Provides for identification of health plan coverage type
The implications of HB134 on state laws include a clarification in the information provided to health insurance participants. By requiring the phrases 'Non-ERISA' and 'Fully Insured' to be displayed on coverage documentation, the bill seeks to alleviate confusion regarding the type of insurance being provided. This amendment to Louisiana Revised Statute 22:984 addresses a potential gap in the understanding of insurance policyholder rights and responsibilities, potentially influencing consumers' choices when selecting health insurance plans.
House Bill 134, enacted during the 2018 Regular Session, focuses on the identification requirements for health benefit plans in Louisiana. The primary objective of the bill is to mandate that every identification, membership, or coverage card issued by health insurers prominently display specific phrases indicating whether the plan is 'Non-ERISA' and 'Fully Insured'. This change aims to enhance transparency for policyholders and health plan participants regarding the type of insurance coverage they possess.
General sentiment surrounding HB134 appeared positive, as the bill was passed with unanimous support, indicated by a Senate vote of 29 yeas to 0 nays. Proponents emphasized the importance of clear guidance for consumers navigating the complexities of health insurance options, which was seen as a step toward consumer empowerment and better-informed decision-making within the healthcare sector.
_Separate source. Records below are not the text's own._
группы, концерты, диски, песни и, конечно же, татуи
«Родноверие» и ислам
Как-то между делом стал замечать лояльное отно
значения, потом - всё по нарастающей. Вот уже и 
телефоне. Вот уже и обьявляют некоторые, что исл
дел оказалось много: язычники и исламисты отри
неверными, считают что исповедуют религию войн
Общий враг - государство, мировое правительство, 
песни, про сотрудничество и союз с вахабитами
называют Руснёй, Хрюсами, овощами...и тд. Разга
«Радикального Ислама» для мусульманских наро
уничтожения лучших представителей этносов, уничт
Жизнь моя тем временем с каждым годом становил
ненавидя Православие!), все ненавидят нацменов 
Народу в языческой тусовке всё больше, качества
While the bill progressed without evident opposition during discussions, some potential points of contention in broader healthcare debates could include the implications of defining 'Non-ERISA' plans. Critics, in a more general context, may raise concerns regarding the adequacy of protections offered in fully insured plans compared to self-funded plans under ERISA (Employee Retirement Income Security Act), although no significant dissent was recorded during the legislative process for HB134 itself.